[BEGIN Dataset rows]
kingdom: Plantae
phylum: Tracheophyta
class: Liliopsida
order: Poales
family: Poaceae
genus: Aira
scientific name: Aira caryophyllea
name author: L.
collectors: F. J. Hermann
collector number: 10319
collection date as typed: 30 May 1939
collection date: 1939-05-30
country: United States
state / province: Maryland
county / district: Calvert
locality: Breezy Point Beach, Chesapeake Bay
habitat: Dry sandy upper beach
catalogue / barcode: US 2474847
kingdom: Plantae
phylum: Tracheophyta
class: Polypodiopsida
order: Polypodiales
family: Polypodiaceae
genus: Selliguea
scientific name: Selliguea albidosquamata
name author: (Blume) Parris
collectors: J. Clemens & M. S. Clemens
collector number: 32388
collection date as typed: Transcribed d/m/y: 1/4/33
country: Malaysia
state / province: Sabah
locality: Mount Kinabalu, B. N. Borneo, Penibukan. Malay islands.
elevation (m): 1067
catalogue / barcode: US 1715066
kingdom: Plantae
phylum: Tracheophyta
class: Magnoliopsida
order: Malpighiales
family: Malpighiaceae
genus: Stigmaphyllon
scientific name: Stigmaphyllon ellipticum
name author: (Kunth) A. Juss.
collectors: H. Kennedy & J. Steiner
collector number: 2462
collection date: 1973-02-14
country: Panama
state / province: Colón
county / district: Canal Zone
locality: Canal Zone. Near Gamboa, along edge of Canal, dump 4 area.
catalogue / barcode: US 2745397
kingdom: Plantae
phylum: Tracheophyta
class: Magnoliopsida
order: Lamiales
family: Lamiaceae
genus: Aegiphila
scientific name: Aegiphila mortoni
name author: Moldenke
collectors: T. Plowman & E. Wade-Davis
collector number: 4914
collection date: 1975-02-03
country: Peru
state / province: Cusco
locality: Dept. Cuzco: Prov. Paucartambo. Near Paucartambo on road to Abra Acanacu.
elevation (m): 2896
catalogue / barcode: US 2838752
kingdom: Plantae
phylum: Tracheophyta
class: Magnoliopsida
[END Dataset rows]
__What you need to do__: Print every line of the records above verbatim, in their original order and without any changes.

__Response to the task__:
kingdom: Plantae
phylum: Tracheophyta
class: Liliopsida
order: Poales
family: Poaceae
genus: Aira
scientific name: Aira caryophyllea
name author: L.
collectors: F. J. Hermann
collector number: 10319
collection date as typed: 30 May 1939
collection date: 1939-05-30
country: United States
state / province: Maryland
county / district: Calvert
locality: Breezy Point Beach, Chesapeake Bay
habitat: Dry sandy upper beach
catalogue / barcode: US 2474847
kingdom: Plantae
phylum: Tracheophyta
class: Polypodiopsida
order: Polypodiales
family: Polypodiaceae
genus: Selliguea
scientific name: Selliguea albidosquamata
name author: (Blume) Parris
collectors: J. Clemens & M. S. Clemens
collector number: 32388
collection date as typed: Transcribed d/m/y: 1/4/33
country: Malaysia
state / province: Sabah
locality: Mount Kinabalu, B. N. Borneo, Penibukan. Malay islands.
elevation (m): 1067
catalogue / barcode: US 1715066
kingdom: Plantae
phylum: Tracheophyta
class: Magnoliopsida
order: Malpighiales
family: Malpighiaceae
genus: Stigmaphyllon
scientific name: Stigmaphyllon ellipticum
name author: (Kunth) A. Juss.
collectors: H. Kennedy & J. Steiner
collector number: 2462
collection date: 1973-02-14
country: Panama
state / province: Colón
county / district: Canal Zone
locality: Canal Zone. Near Gamboa, along edge of Canal, dump 4 area.
catalogue / barcode: US 2745397
kingdom: Plantae
phylum: Tracheophyta
class: Magnoliopsida
order: Lamiales
family: Lamiaceae
genus: Aegiphila
scientific name: Aegiphila mortoni
name author: Moldenke
collectors: T. Plowman & E. Wade-Davis
collector number: 4914
collection date: 1975-02-03
country: Peru
state / province: Cusco
locality: Dept. Cuzco: Prov. Paucartambo. Near Paucartambo on road to Abra Acanacu.
elevation (m): 2896
catalogue / barcode: US 2838752
kingdom: Plantae
phylum: Tracheophyta
class: Magnoliopsida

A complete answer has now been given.